Bayesian Semiparametic estimation of densities with unknown support
Van Der Molen Moris, Johan
We address the nonregular semiparametric problem of estimating a boundary point of the support of an unknown density, under local asymptotic exponentiality. The aim is to find the limiting marginal posterior distribution of the nonregular parameter and the rate of concentration for the density. Here we investigate two approaches. The first consists in extending the results found for parametric models to the case where the dimension of the regular nuisance parameter grows to infinity along with the number of observations. We used a Log-Spline prior to obtain the local concentration result for the marginal posterior of the lower support point; a Bernstein - von Mises type theorem with exponential limiting distribution. We also obtained contraction for the density at minimax rate up to a log factor. In the second approach, we constructed an adaptive mixture prior for a decreasing density with the following properties: a) posterior distribution of the density with known lower support point concentrates at minimax rate, up to log factor, b) the density is estimated consistently, uniformly in a neighbourhood of the lower support point, c) marginal posterior distribution of the lower support point of the density has shifted exponential distribution in the limit.

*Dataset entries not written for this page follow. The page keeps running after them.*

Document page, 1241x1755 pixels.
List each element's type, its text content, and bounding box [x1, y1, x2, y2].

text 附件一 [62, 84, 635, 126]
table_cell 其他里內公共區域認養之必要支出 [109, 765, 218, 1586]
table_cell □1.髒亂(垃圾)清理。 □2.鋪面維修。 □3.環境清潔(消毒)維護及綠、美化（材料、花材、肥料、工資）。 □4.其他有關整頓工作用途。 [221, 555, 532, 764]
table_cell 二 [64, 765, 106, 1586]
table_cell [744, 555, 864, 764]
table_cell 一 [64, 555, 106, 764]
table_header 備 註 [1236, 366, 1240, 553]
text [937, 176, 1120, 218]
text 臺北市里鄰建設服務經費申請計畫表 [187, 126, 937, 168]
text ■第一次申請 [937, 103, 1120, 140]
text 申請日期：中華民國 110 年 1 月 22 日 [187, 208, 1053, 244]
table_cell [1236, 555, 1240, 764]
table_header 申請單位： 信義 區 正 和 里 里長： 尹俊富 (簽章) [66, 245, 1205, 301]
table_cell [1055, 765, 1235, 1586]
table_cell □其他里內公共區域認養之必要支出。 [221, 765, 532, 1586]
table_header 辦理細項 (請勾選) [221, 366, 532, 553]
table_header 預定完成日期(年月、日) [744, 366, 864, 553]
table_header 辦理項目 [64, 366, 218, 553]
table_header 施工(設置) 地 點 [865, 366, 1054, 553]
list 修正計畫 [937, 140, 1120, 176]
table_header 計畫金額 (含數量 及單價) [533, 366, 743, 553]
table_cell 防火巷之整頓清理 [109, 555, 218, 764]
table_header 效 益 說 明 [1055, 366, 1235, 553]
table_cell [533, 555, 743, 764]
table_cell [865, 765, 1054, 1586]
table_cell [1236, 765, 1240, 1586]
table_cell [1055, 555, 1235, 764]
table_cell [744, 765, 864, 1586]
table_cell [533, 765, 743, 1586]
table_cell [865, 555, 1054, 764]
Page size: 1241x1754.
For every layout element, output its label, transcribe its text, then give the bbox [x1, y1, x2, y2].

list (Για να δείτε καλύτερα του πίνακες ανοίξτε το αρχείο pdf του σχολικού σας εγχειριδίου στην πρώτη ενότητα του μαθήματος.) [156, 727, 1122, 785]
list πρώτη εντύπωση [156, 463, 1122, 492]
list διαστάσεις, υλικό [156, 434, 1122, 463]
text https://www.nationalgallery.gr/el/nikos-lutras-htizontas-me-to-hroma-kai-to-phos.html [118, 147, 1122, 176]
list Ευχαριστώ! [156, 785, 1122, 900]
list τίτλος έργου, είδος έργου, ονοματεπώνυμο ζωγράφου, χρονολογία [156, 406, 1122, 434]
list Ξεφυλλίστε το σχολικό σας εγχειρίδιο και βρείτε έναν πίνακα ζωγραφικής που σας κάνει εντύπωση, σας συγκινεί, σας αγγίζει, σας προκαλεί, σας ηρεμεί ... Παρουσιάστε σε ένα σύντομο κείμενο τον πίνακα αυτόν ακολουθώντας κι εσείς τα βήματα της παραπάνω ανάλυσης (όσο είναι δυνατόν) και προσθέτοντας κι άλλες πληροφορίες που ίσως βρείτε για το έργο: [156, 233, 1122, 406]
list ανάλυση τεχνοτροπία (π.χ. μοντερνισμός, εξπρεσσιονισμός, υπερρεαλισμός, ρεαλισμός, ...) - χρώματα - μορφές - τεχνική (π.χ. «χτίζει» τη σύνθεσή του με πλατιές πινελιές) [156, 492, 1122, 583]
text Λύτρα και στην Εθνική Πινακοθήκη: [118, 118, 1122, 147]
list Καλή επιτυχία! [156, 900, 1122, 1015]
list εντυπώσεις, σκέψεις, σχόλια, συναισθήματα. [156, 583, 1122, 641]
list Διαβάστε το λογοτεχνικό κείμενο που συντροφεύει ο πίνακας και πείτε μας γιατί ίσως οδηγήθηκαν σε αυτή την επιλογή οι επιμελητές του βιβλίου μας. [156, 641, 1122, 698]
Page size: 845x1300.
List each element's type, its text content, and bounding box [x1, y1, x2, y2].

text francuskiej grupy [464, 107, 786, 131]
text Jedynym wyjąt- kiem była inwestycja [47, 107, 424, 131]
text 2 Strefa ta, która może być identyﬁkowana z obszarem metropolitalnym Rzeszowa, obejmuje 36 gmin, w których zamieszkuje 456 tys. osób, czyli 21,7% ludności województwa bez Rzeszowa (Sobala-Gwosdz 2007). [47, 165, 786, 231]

In particular, to ensure that the density is asymptotically consistent pointwise in a neighbourhood of the lower support point, instead of a usual Dirichlet mixture weights, we consider a non-homogeneous Completely Random Measure mixture. This is important since the rate parameter of the limiting Exponential distribution is equal to the value of the density at the lower support point. The general conditions for the BvM type result we have are different from those by Knapik and Kleijn (2013); the latter don’t hold for a hierarchical mixture prior we consider. We implement this model using two different representations of the prior process; illustrate performance of this approach on simulated data, and apply it to model distribution of bids in procurement auctions.